GÎBET ETMEK
2
– dünden devam –
Hucurât sûresinde, onikinci âyetinde meâlen, (Birbirinizi gîbet etmeyiniz!) buyuruldu. Gîbet, adam çekişdirmek demekdir. Birisini gîbet etmek, ölmüş insanın etini yimek gibi olur buyuruldu. Hadîs-i şerîfde, (Kıyâmet günü, bir kimsenin sevâb defteri açılır. Yâ Rabbî! Dünyâda iken, şu ibâdetleri yapmışdım. Sahîfede bunlar yazılı değil, der. Onlar, defterinden silindi, gîbet etdiklerinin defterlerine yazıldı denir) ve (Kıyâmet günü bir kimsenin hasenât defteri açılır. Yapmamış olduğu ibâdetleri orada görür. Bunlar seni gîbet edenlerin sevâblarıdır, denir) buyuruldu. Ebû Hüreyre “radıyallahü anh” diyor ki, Resûlullah “sallallahü aleyhi ve sellem” ile oturuyorduk. İçimizden birisi kalkıp gitdi. Yâ Resûlallah! Râhatsız olup gitdi, denildi. (Arkadaşınızı gîbet etdiniz, etini yidiniz) buyurdu.

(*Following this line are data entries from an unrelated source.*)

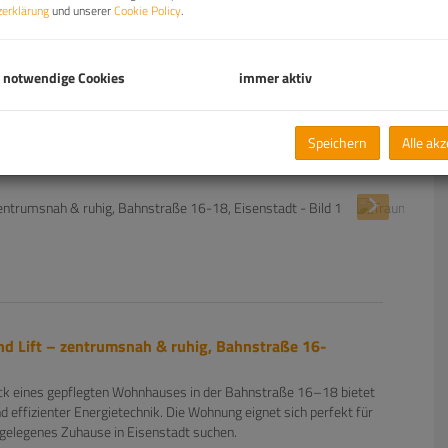
erklärung
und unserer
Cookie Policy
.
 notwendige Cookies
immer aktiv
Speichern
Alle ak
 Lift – zentrumsnah & ruhig, Bahnstraße 16-
ock eines gepflegten Wohnhauses in der Bahnstraße 16–18 bietet
ffizienter Energietechnik. Die Wohnung eignet sich perfekt für
al gelegenes Zuhause in Eisenstadt suchen.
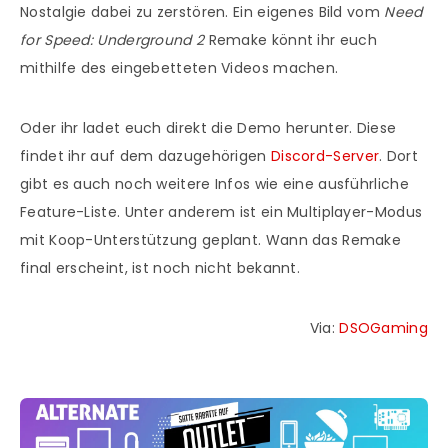
Nostalgie dabei zu zerstören. Ein eigenes Bild vom
Need
for Speed: Underground 2
Remake könnt ihr euch
mithilfe des eingebetteten Videos machen.
Oder ihr ladet euch direkt die Demo herunter. Diese
findet ihr auf dem dazugehörigen
Discord-Server
. Dort
gibt es auch noch weitere Infos wie eine ausführliche
Feature-Liste. Unter anderem ist ein Multiplayer-Modus
mit Koop-Unterstützung geplant. Wann das Remake
final erscheint, ist noch nicht bekannt.
Via:
DSOGaming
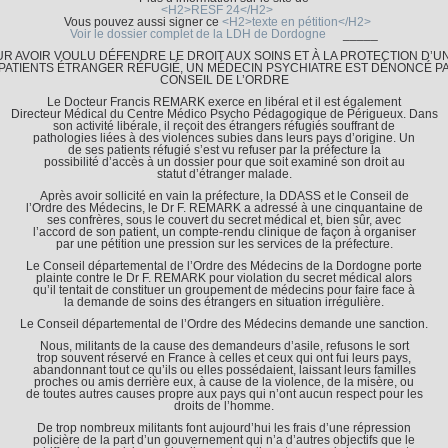
<H2>RESF 24</H2>
Vous pouvez aussi signer ce
<H2>texte en pétition</H2>
Voir le dossier complet de la LDH de Dordogne
_____
R AVOIR VOULU DÉFENDRE LE DROIT AUX SOINS ET À LA PROTECTION D’U
PATIENTS ÉTRANGER RÉFUGIÉ, UN MÉDECIN PSYCHIATRE EST DÉNONCÉ P
CONSEIL DE L’ORDRE
Le Docteur Francis REMARK exerce en libéral et il est également
Directeur Médical du Centre Médico Psycho Pédagogique de Périgueux. Dans
son activité libérale, il reçoit des étrangers réfugiés souffrant de
pathologies liées à des violences subies dans leurs pays d’origine. Un
de ses patients réfugié s’est vu refuser par la préfecture la
possibilité d’accès à un dossier pour que soit examiné son droit au
statut d’étranger malade.
Après avoir sollicité en vain la préfecture, la DDASS et le Conseil de
l’Ordre des Médecins, le Dr F. REMARK a adressé à une cinquantaine de
ses confrères, sous le couvert du secret médical et, bien sûr, avec
l’accord de son patient, un compte-rendu clinique de façon à organiser
par une pétition une pression sur les services de la préfecture.
Le Conseil départemental de l’Ordre des Médecins de la Dordogne porte
plainte contre le Dr F. REMARK pour violation du secret médical alors
qu’il tentait de constituer un groupement de médecins pour faire face à
la demande de soins des étrangers en situation irrégulière.
Le Conseil départemental de l’Ordre des Médecins demande une sanction.
Nous, militants de la cause des demandeurs d’asile, refusons le sort
trop souvent réservé en France à celles et ceux qui ont fui leurs pays,
abandonnant tout ce qu’ils ou elles possédaient, laissant leurs familles
proches ou amis derrière eux, à cause de la violence, de la misère, ou
de toutes autres causes propre aux pays qui n’ont aucun respect pour les
droits de l’homme.
De trop nombreux militants font aujourd’hui les frais d’une répression
policière de la part d’un gouvernement qui n’a d’autres objectifs que le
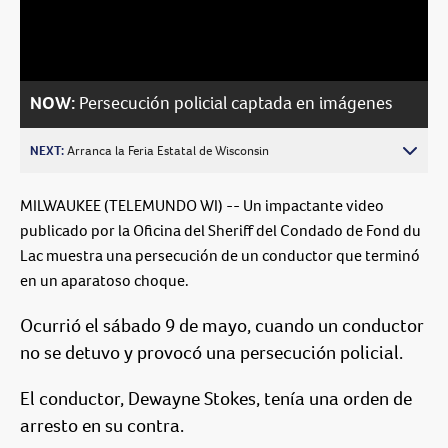
Video
NOW:
Persecución policial captada en imágenes
NEXT:
Arranca la Feria Estatal de Wisconsin
MILWAUKEE (TELEMUNDO WI) -- Un impactante video
publicado por la Oficina del Sheriff del Condado de Fond du
Lac muestra una persecución de un conductor que terminó
en un aparatoso choque.
Ocurrió el sábado 9 de mayo, cuando un conductor
no se detuvo y provocó una persecución policial.
El conductor, Dewayne Stokes, tenía una orden de
arresto en su contra.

Âişe “radıyallahü anhâ” diyor ki, Resûlullahın “sallallahü aleyhi ve sellem” yanında, bir kadının uzun olduğunu söyledim, (Ağzında olanı çıkar!) buyurdu. Tükürdüm. Ağzımdan et parçası çıkdı. Allahü teâlâ sıfatları, özellikleri, cism şeklinde göstermeğe kâdirdir. Gîbet, din kardeşinin, bir zimmînin işitince üzüleceği bir kusûrunu arkasından söylemekdir.